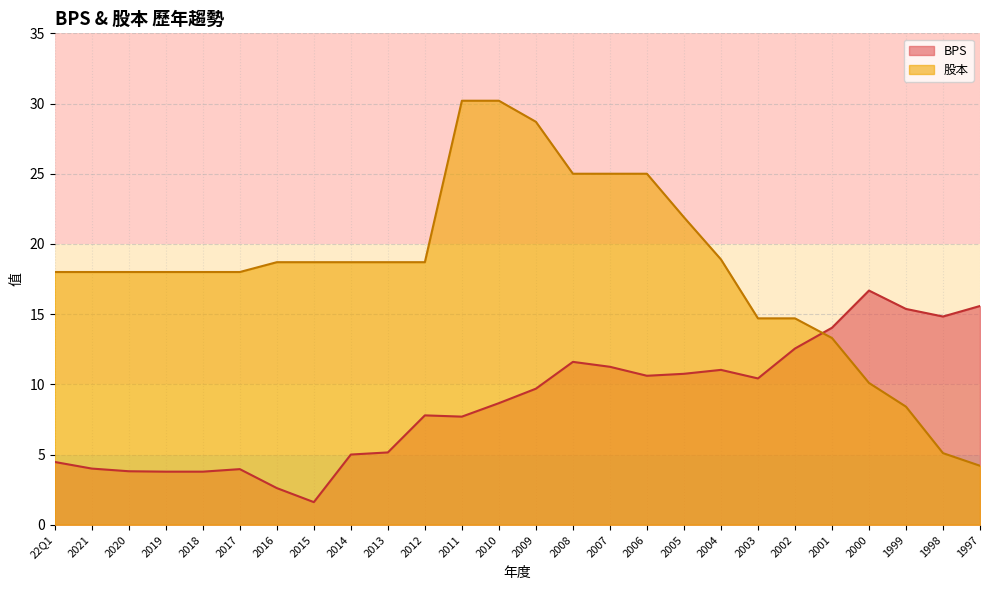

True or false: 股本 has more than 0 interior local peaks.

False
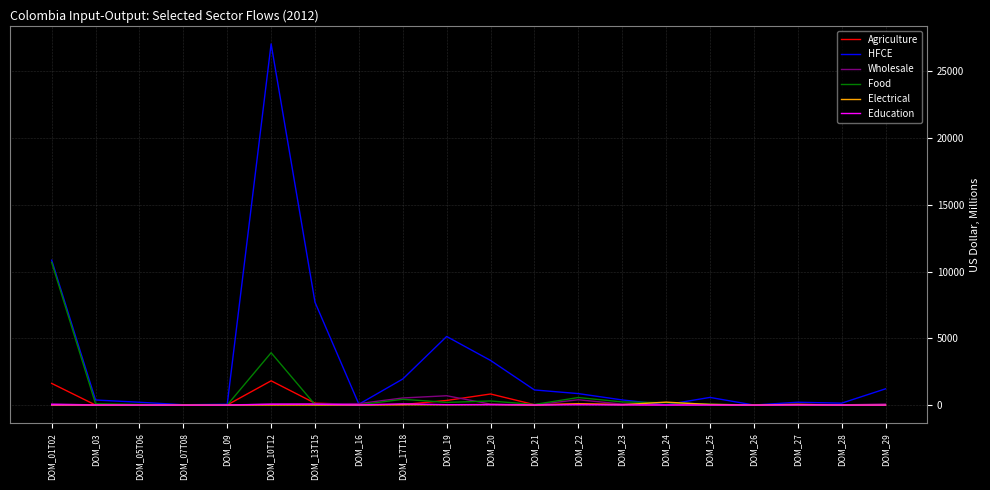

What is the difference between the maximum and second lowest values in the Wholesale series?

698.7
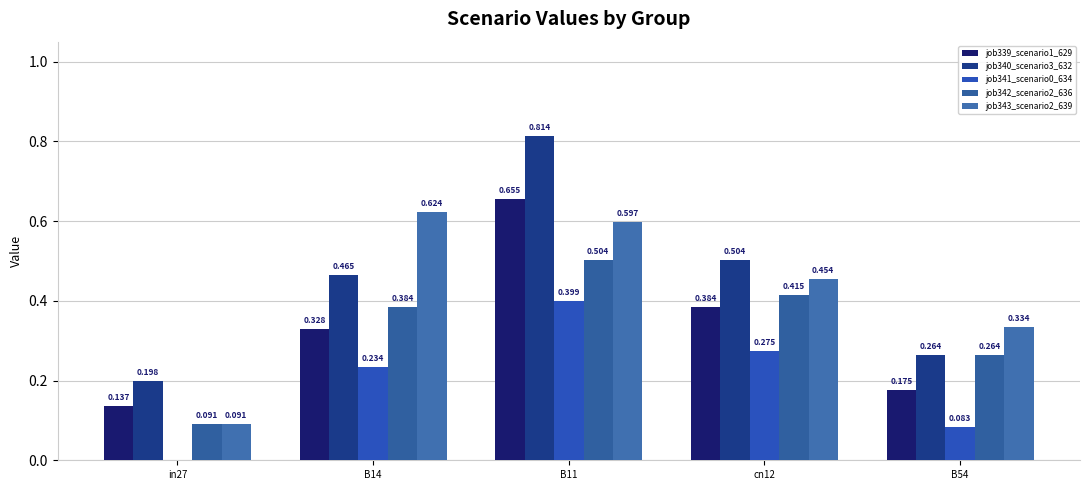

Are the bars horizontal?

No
▬▬▬
■ **TRY IT**:
Reproduce all of the material above word for word, leaving out the pictures.

■ **TASK RESPONSE**:
True or false: 股本 has more than 0 interior local peaks.

False

What is the difference between the maximum and second lowest values in the Wholesale series?

698.7

Are the bars horizontal?

No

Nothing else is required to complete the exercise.